There are pictures of animals, buildings, and elements of nature.
The book really hammers home the message, and is a good way of brining the concept of symmetry into words.
The book is also an excellent starting point for some of the other symmetrical activities outlined here.
7. Drawing Or Model Making Next To A Mirror
This one is very simple to set up, and great for children to just get started with exploring the concept of symmetry.
A simple way of doing it is to attach a mirror to the side of a box.
Then the children can explore building, making or drawing things next to the box. It is a great way to symmetry taking place spontaneously.
The next step is to create half of something, and let the mirror complete whatever you have done by creating the other half.
A simple example would be to create half a face. Look in the mirror, and you’ve got a whole face. Half a butterfly would be a good introduction. You could draw it or use loose parts.
Just have an experiment and see what they come up with!
8. Using Loose Parts Next To A Stick
This is a great provocation to try after you have already had a go of something the Mirror on the Box Activity (Number 7). When children have seen that you can make half of something that will be completed in the mirror, they can then have a try of making half of something on one side, and then completing the other half themselves.
Get a long straight stick and lay it down vertically. This is the central line of symmetry.
Then you create something on one side of the stick. Use loose parts from a tinker tray again.
You could build half of a face, or half of a building or vehicle.
It could be abstract as well – a pattern, or an array of loose parts.

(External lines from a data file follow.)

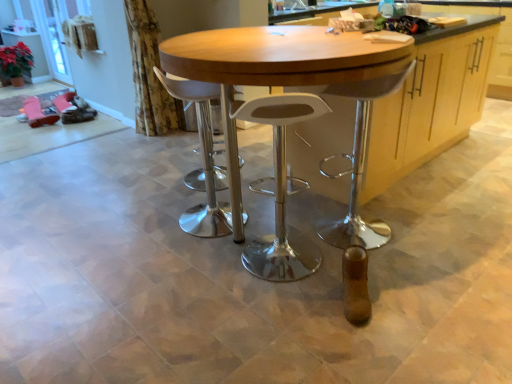
I want to click on vacant space in between wooden table at center and white plastic stool at center, the 1th stool from the right, so click(x=219, y=270).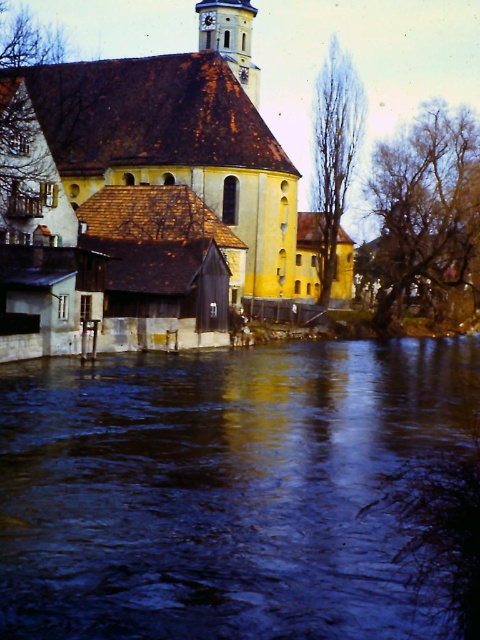
Question: Which point is closer to the camera?

Choices:
 (A) white stucco clock tower at upper center
 (B) yellow matte church at center

Answer: (B)

Question: Is blue water at center further to the viewer compared to white stucco clock tower at upper center?

Choices:
 (A) yes
 (B) no

Answer: (B)

Question: Considering the real-world distances, which object is closest to the white stucco clock tower at upper center?

Choices:
 (A) yellow matte church at center
 (B) blue water at center

Answer: (A)

Question: Is yellow matte church at center bigger than white stucco clock tower at upper center?

Choices:
 (A) no
 (B) yes

Answer: (B)

Question: Is yellow matte church at center bigger than white stucco clock tower at upper center?

Choices:
 (A) yes
 (B) no

Answer: (A)

Question: Which object appears farthest from the camera in this image?

Choices:
 (A) white stucco clock tower at upper center
 (B) blue water at center

Answer: (A)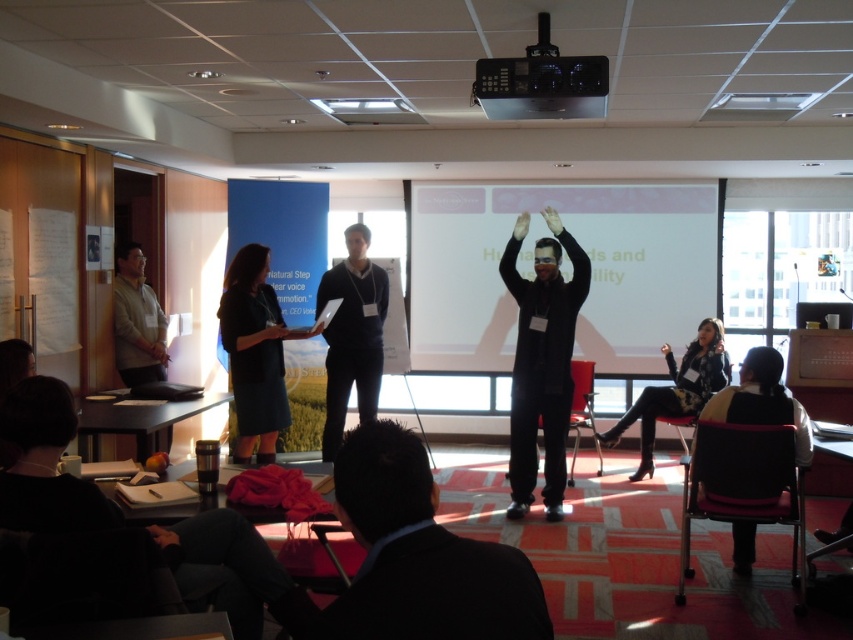
Looking at this image, you are standing in the conference room and see two points marked on the projection screen. Which point is closer to you, point (360, 232) or point (651, 401)?

Point (360, 232) is closer to the viewer than point (651, 401).

You are a photographer positioned at the camera. You need to capture a clear photo of the white matte projection screen at center. The camera has a focal length of 50mm. Considering the distance, will the screen fill the frame adequately?

The white matte projection screen at center is 22.86 feet away from the camera. At 50mm focal length, this distance may result in the screen appearing small within the frame. To ensure it fills the frame adequately, you might need to use a longer focal length or move closer if possible.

Then attempt to recreate the same pattern or half-picture on the other side of the stick.
This provocation can be done in pairs. One child can be creating on one side the stick, and the other trying to copy. This generates a lot of talk and cooperation. Loose parts play like this has a huge number of benefits. To read the most important 14 benefits of loose parts play then check out this article.
If you do a giant version of this provocation, then lots of children can work on it at the same time.

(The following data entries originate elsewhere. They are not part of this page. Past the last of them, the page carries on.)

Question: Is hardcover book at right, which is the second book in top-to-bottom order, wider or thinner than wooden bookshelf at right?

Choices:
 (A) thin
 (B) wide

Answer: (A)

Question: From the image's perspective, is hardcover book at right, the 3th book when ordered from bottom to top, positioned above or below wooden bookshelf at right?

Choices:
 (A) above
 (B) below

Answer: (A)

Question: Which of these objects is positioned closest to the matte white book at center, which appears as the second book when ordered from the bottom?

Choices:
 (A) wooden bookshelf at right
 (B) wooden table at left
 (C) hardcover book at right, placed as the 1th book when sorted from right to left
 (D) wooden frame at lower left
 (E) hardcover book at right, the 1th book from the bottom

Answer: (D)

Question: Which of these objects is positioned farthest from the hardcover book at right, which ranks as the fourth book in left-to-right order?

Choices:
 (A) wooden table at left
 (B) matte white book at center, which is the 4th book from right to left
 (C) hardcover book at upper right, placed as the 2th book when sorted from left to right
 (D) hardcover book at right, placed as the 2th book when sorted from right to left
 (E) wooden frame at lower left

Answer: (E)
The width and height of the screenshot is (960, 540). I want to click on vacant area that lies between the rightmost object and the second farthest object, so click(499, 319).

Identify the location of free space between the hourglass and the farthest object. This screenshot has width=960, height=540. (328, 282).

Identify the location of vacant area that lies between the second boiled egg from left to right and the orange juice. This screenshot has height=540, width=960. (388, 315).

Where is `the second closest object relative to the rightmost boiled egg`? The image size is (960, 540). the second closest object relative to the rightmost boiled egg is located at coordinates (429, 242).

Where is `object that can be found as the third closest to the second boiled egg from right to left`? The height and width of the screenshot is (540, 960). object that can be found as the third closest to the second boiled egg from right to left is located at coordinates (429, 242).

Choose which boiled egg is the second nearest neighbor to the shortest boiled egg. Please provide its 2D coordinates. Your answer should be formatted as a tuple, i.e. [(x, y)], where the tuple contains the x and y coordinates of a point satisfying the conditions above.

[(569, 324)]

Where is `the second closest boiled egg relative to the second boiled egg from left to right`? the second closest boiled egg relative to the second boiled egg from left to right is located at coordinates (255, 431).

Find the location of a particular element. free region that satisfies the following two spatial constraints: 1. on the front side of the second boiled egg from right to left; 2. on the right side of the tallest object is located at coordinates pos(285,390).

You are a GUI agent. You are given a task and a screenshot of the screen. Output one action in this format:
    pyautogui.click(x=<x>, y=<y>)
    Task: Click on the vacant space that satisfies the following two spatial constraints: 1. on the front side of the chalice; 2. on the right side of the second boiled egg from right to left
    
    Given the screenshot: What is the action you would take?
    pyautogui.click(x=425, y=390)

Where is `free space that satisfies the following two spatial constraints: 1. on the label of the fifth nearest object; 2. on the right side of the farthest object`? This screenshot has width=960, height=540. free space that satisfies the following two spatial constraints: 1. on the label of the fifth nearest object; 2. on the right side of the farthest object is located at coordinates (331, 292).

9. Building Half A Giant Outside
This is a great provocation for using outdoors with natural loose parts – things like sticks, leaves, conkers, reels, and building blocks. Just whatever you can find in the outdoor space. To find out many more outdoor loose parts activities then take a look at this.
There is a simple way to do it, and a trickier way.

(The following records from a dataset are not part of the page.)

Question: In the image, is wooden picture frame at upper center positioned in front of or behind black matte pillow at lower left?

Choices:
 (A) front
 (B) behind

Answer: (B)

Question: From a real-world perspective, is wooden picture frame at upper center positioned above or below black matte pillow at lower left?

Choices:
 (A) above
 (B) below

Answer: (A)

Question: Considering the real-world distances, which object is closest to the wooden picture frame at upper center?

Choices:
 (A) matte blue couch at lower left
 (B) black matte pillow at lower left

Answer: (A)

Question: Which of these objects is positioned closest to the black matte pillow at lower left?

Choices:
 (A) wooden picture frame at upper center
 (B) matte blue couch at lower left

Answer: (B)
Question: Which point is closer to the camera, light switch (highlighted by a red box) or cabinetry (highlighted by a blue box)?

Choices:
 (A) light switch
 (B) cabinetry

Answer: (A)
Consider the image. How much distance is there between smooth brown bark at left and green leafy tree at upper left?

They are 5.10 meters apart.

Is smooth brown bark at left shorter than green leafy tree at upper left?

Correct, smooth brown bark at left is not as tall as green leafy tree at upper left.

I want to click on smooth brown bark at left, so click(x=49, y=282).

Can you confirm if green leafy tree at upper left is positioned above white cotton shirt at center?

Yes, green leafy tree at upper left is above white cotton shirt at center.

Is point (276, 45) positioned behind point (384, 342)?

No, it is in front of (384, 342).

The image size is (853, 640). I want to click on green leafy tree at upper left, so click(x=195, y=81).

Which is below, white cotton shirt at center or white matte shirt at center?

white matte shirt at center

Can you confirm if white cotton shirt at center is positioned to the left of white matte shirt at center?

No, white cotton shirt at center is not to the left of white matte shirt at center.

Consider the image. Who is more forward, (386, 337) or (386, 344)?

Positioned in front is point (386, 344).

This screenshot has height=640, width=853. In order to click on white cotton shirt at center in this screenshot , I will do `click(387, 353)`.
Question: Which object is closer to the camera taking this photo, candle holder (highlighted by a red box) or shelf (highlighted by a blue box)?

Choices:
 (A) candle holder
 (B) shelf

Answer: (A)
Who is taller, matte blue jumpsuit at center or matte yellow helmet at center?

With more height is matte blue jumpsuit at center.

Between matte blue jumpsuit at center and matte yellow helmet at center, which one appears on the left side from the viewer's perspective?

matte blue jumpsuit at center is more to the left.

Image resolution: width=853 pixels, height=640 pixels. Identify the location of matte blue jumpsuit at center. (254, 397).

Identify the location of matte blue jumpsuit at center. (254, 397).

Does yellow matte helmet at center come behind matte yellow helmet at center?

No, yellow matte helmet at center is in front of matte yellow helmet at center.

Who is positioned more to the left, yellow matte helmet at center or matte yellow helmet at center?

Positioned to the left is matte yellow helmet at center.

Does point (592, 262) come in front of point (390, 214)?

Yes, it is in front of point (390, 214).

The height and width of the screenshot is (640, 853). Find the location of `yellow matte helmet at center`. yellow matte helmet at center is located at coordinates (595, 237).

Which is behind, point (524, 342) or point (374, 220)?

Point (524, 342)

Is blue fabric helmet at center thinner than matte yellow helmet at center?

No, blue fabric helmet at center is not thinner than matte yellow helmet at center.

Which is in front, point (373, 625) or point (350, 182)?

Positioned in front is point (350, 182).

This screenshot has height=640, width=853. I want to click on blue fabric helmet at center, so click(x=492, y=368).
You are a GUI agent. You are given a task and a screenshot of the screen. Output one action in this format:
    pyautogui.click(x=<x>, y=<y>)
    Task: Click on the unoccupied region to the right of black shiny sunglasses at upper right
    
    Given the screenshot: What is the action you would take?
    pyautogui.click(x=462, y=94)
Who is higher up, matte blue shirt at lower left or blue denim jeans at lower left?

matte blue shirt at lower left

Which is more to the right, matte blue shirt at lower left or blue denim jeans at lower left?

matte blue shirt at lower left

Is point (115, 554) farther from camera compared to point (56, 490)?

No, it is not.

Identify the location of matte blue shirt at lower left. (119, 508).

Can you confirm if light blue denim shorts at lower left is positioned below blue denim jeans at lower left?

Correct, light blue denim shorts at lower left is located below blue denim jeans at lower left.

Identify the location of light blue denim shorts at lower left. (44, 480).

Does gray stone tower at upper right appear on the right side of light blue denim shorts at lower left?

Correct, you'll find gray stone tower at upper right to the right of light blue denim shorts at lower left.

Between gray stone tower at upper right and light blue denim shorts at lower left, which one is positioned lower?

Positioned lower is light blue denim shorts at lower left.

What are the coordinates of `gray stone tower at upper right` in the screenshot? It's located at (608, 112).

The simple way is for the adult to draw the silhouette of a huge giant on the floor with chalk. Draw a central line down the center of the body, from the top of the head down to the feet.
Now children ‘build’ the giant. Whatever they place on one side – for example, 4 conkers for hair – they try to copy on the other side.
There are harder ways of trying this game out. One harder variation is just draw a central line on the floor with chalk and nothing else. Then, once again, they try to build the giant on one side, and copy it on the other. This will create a much more random creation, and really get them thinking.
10. Paint Printing Using Objects
This is a beautiful old classic idea, and definitely one of the simplest and best ways of exploring symmetry.
Have large pieces of paper that are folded in half. The idea is that you only paint on one side of the paper.
You can use different loose parts dipped in paint to create patterns and textures. Then you fold over the paper, and the image prints symmetrically on the other side.
Once again, the next step is to try to paint or print half of something on one side of the paper. It could be half a face, or the classic – half a butterfly!
Then fold it over, and hey presto! You have a spectacular symmetrical image.
Symmetry is a concept that even very young children can explore. It is easier just to experience it in a range of engaging ways before you ever need to talk about it in detail.
By taking part in a range of symmetrical provocations, children develop a core understanding of what it is, and they can build on this understanding in the future.